| Rafael Barros|
Rafael Romero Barros Wikipedia
Rafael Romero Barros (30 May 1832, Moguer - 2 December 1895, Córdoba) was a Spanish painter who often worked in the Costumbrismo style. His youngest son was the painter Julio Romero de Torres.
He was born into a humble working-class family. When he was only a few months old, his parents moved to Seville to find employment. At the age of twelve, he began to study at the "Universidad Literaria de Sevilla", where he showed some talent as a writer, producing works on art and literature. It was also there that he had his first art lessons and became serious about an artistic career. Raphael and the English landscape painters were among his first influences.
In 1862, he moved to Córdoba to manage the "Museo Provincial de Pintura". Over the next few years, he founded the "Escuela de Música" and the "Escuela Provincial de Bellas Artes". He also organized and directed the "Museo Arqueológico y Etnológico de Córdoba" and remained active as an author, contributing prolifically to the local newspapers and magazines. In addition to his cultural work, he was a lifetime member of the "Asociación de Obreros Cordobeses", a labor union, where he served as Secretary.
Equally significant, perhaps, was his work as an art restorer. In his museum workshop, he restored paintings by Juan de Valdés Leal, Antonio del Castillo y Saavedra and many others, including the image of the "Virgen de Linares", from the Thirteenth Century.

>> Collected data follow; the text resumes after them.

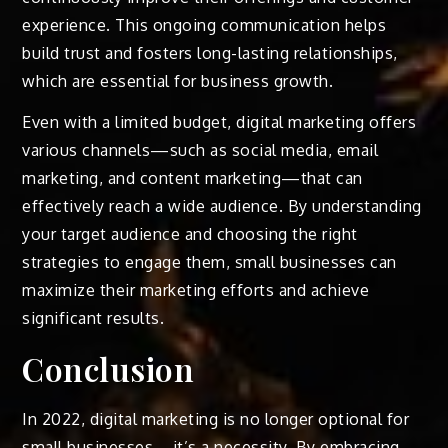
experience. This ongoing communication helps
build trust and fosters long-lasting relationships,
which are essential for business growth.
Even with a limited budget, digital marketing offers
various channels—such as social media, email
marketing, and content marketing—that can
effectively reach a wide audience. By understanding
your target audience and choosing the right
strategies to engage them, small businesses can
maximize their marketing efforts and achieve
significant results.
Conclusion
In 2022, digital marketing is no longer optional for
small businesses—it’s a necessity. By embracing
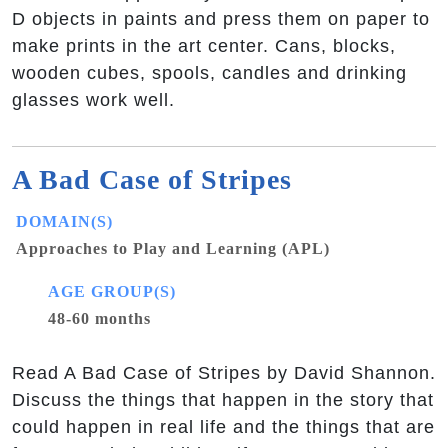
D objects in paints and press them on paper to
make prints in the art center. Cans, blocks,
wooden cubes, spools, candles and drinking
glasses work well.
A Bad Case of Stripes
DOMAIN(S)
Approaches to Play and Learning (APL)
AGE GROUP(S)
48-60 months
Read A Bad Case of Stripes by David Shannon.
Discuss the things that happen in the story that
could happen in real life and the things that are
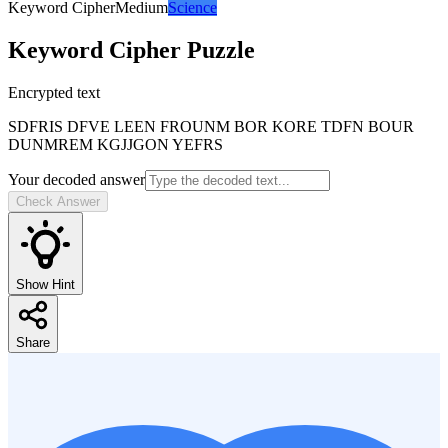
Keyword Cipher
Medium
Science
Keyword Cipher
Puzzle
Encrypted text
SDFRIS DFVE LEEN FROUNM BOR KORE TDFN BOUR
DUNMREM KGJJGON YEFRS
Your decoded answer
Check Answer
Show Hint
Share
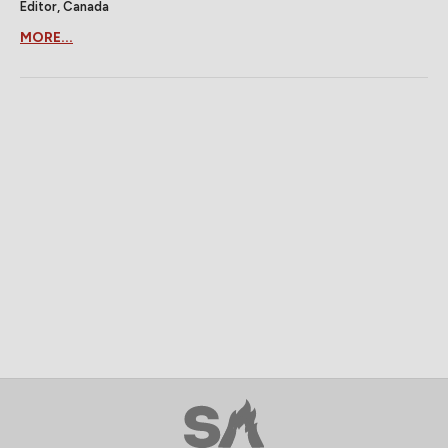
Editor, Canada
MORE...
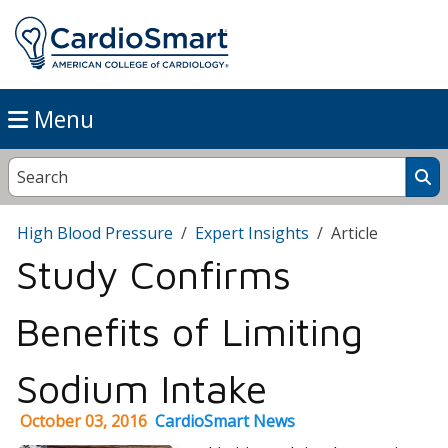
Menu
High Blood Pressure
Expert Insights
Article
Study Confirms
Benefits of Limiting
Sodium Intake
October 03, 2016
CardioSmart News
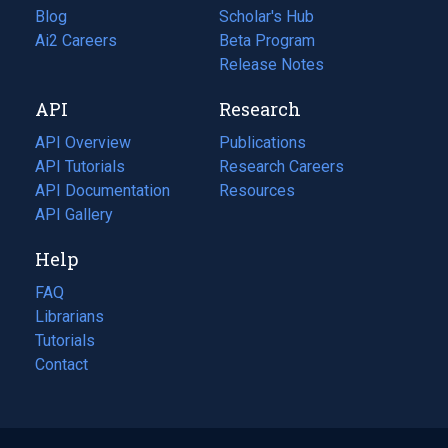
Blog
(opens
Scholar's Hub
in
Ai2 Careers
(opens
Beta Program
a
in
Release Notes
new
a
API
Research
tab)
new
tab)
API Overview
Publications
(opens
API Tutorials
in
Research Careers
(opens
API Documentation
(opens
a
in
Resources
(opens
in
API Gallery
new
a
in
a
tab)
new
a
Help
new
tab)
new
tab)
tab)
FAQ
Librarians
Tutorials
Contact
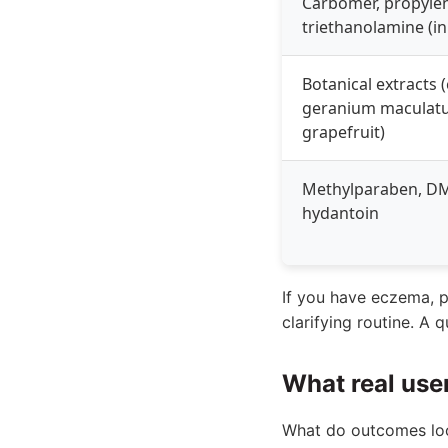
Carbomer, propylen
triethanolamine (in 
Botanical extracts 
geranium maculat
grapefruit)
Methylparaben, 
hydantoin
If you have eczema, ps
clarifying routine. A 
What real use
What do outcomes look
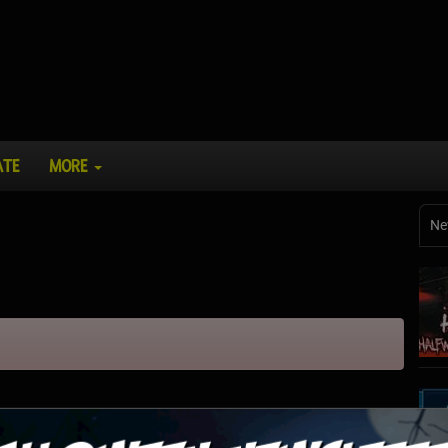
ATE
MORE
Ne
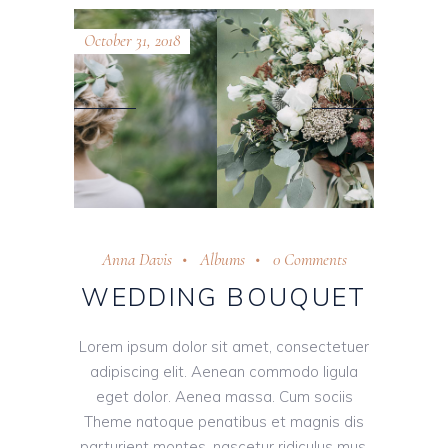
October 31, 2018
Anna Davis
Albums
0 Comments
WEDDING BOUQUET
Lorem ipsum dolor sit amet, consectetuer
adipiscing elit. Aenean commodo ligula
eget dolor. Aenea massa. Cum sociis
Theme natoque penatibus et magnis dis
parturient montes, nascetur ridiculus mus.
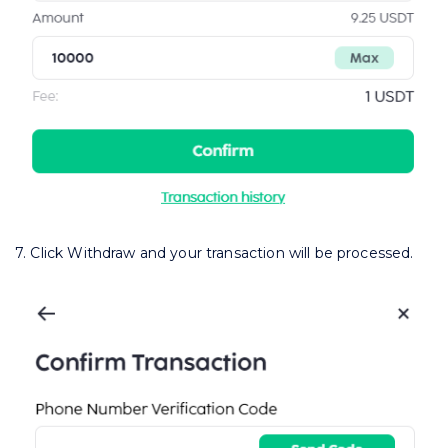
7. Click Withdraw and your transaction will be processed.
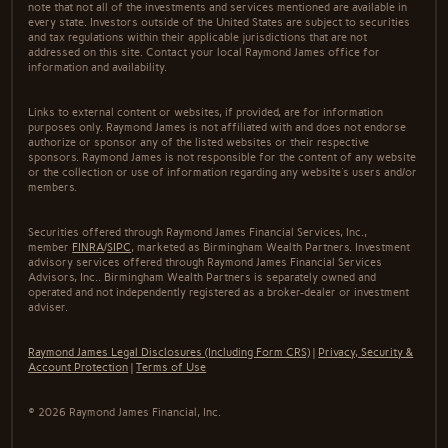
note that not all of the investments and services mentioned are available in
every state. Investors outside of the United States are subject to securities
and tax regulations within their applicable jurisdictions that are not
addressed on this site. Contact your local Raymond James office for
information and availability.
Links to external content or websites, if provided, are for information
purposes only. Raymond James is not affiliated with and does not endorse
authorize or sponsor any of the listed websites or their respective
sponsors. Raymond James is not responsible for the content of any website
or the collection or use of information regarding any website's users and/or
members.
Securities offered through Raymond James Financial Services, Inc.,
member
FINRA
/
SIPC
, marketed as Birmingham Wealth Partners. Investment
advisory services offered through Raymond James Financial Services
Advisors, Inc.. Birmingham Wealth Partners is separately owned and
operated and not independently registered as a broker-dealer or investment
adviser.
Raymond James Legal Disclosures (Including Form CRS)
|
Privacy, Security &
Account Protection
|
Terms of Use
© 2026 Raymond James Financial, Inc.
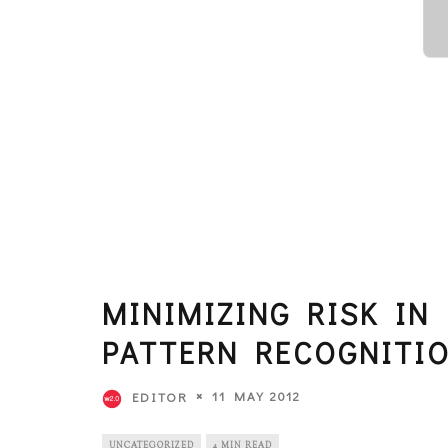
MINIMIZING RISK IN
PATTERN RECOGNITIO
11 MAY 2012
EDITOR
UNCATEGORIZED
4 MIN READ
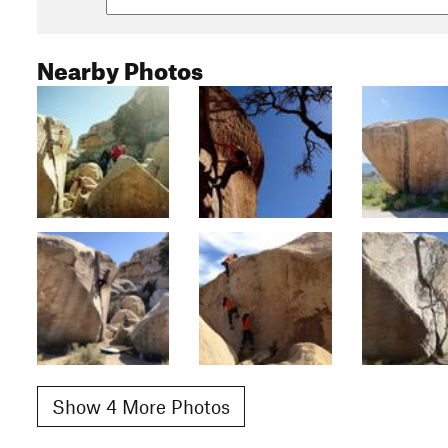
Nearby Photos
Show 4 More Photos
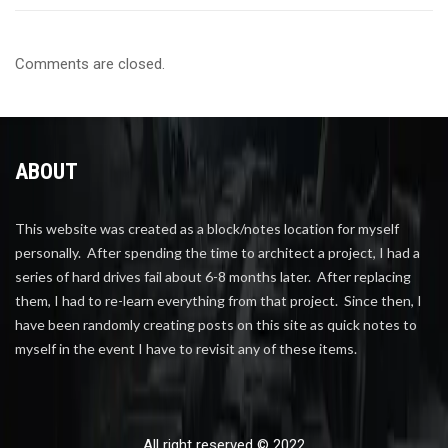
Comments are closed.
ABOUT
This website was created as a block/notes location for myself
personally. After spending the time to architect a project, I had a
series of hard drives fail about 6-8 months later. After replacing
them, I had to re-learn everything from that project. Since then, I
have been randomly creating posts on this site as quick notes to
myself in the event I have to revisit any of these items.
All right reserved © 2022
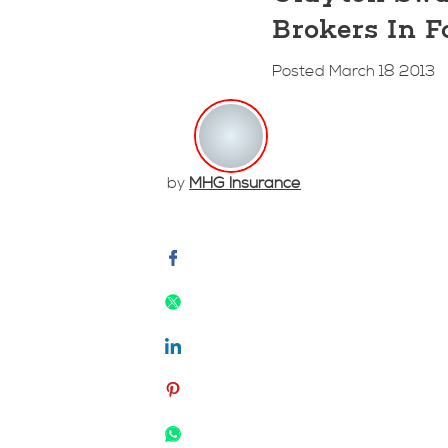
Brokers In F
Posted March 18 2013
by
MHG Insurance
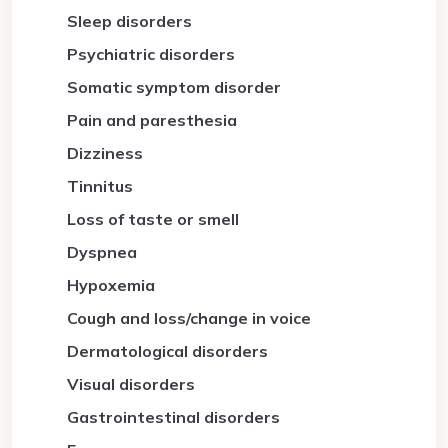
Sleep disorders
Psychiatric disorders
Somatic symptom disorder
Pain and paresthesia
Dizziness
Tinnitus
Loss of taste or smell
Dyspnea
Hypoxemia
Cough and loss/change in voice
Dermatological disorders
Visual disorders
Gastrointestinal disorders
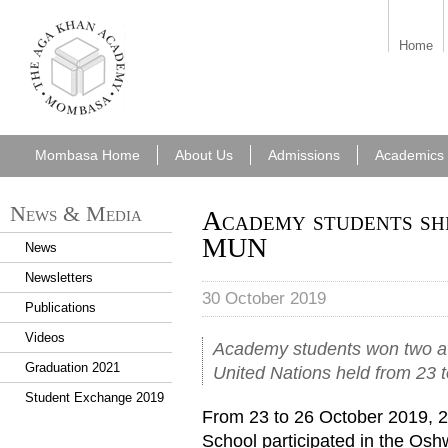
aka_mombasa.png
Home
Mombasa Home
About Us
Admissions
Academics
News & Media
Academy students sh
MUN
News
Newsletters
30 October 2019
Publications
Videos
Academy students won two a
Graduation 2021
United Nations held from 23 
Student Exchange 2019
From 23 to 26 October 2019, 
School participated in the Os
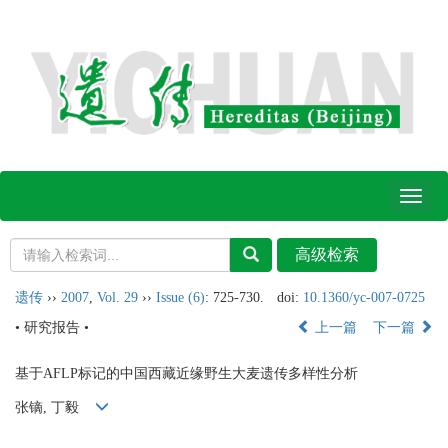
Toggl
naviga
遗传
››
2007
,
Vol. 29
››
Issue (6)
: 725-730.
doi:
10.1360/yc-007-0725
• 研究报告 •
上一篇
下一篇
基于AFLP标记的中国西藏近缘野生大麦遗传多样性分析
张镝, 丁毅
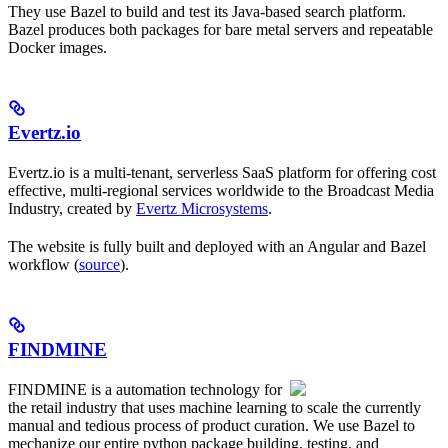
They use Bazel to build and test its Java-based search platform.
Bazel produces both packages for bare metal servers and repeatable
Docker images.
Evertz.io
Evertz.io is a multi-tenant, serverless SaaS platform for offering cost
effective, multi-regional services worldwide to the Broadcast Media
Industry, created by
Evertz Microsystems
.
The website is fully built and deployed with an Angular and Bazel
workflow (
source
).
FINDMINE
FINDMINE is a automation technology for
the retail industry that uses machine learning to scale the currently
manual and tedious process of product curation. We use Bazel to
mechanize our entire python package building, testing, and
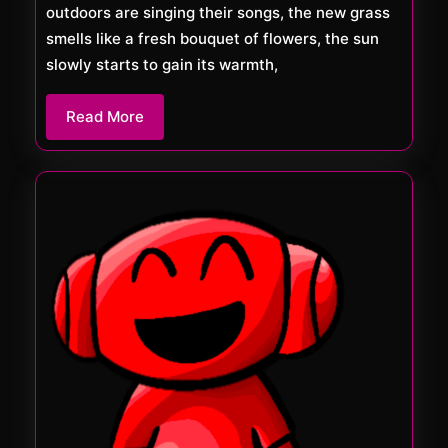
outdoors are singing their songs, the new grass
smells like a fresh bouquet of flowers, the sun
slowly starts to gain its warmth,
Read
Read More
More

His interest in archaeology naturally led him to work for preservation as well as restoration. He was especially concerned about works of Arab and Jewish origin, which were being ignored or vandalized, so he formed an alliance with Father Fidel Fita, a distinguished historical scholar who helped him with transcriptions. His efforts were crowned by an appointment to a seat on the "Comisión de Monumentos de Córdoba".
His works, especially the later canvases, are classified as Costumbrista, although they often lack the anecdotal character typical of the genre. Many show the influence of Bartolomé Esteban Murillo. His other two sons, Rafael and Enrique, also became painters of some note.